:: Task inputs ::
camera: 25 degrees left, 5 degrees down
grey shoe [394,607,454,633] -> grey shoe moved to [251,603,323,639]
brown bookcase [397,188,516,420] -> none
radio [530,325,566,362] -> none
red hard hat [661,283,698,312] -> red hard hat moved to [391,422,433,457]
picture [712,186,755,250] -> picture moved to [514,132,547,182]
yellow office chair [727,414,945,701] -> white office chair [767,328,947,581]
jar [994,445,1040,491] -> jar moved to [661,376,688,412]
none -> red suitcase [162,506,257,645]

:: What you have to do ::
Copy out every line of the listing where the word "none" occurs.

:: Result of the task ::
brown bookcase [397,188,516,420] -> none
radio [530,325,566,362] -> none
none -> red suitcase [162,506,257,645]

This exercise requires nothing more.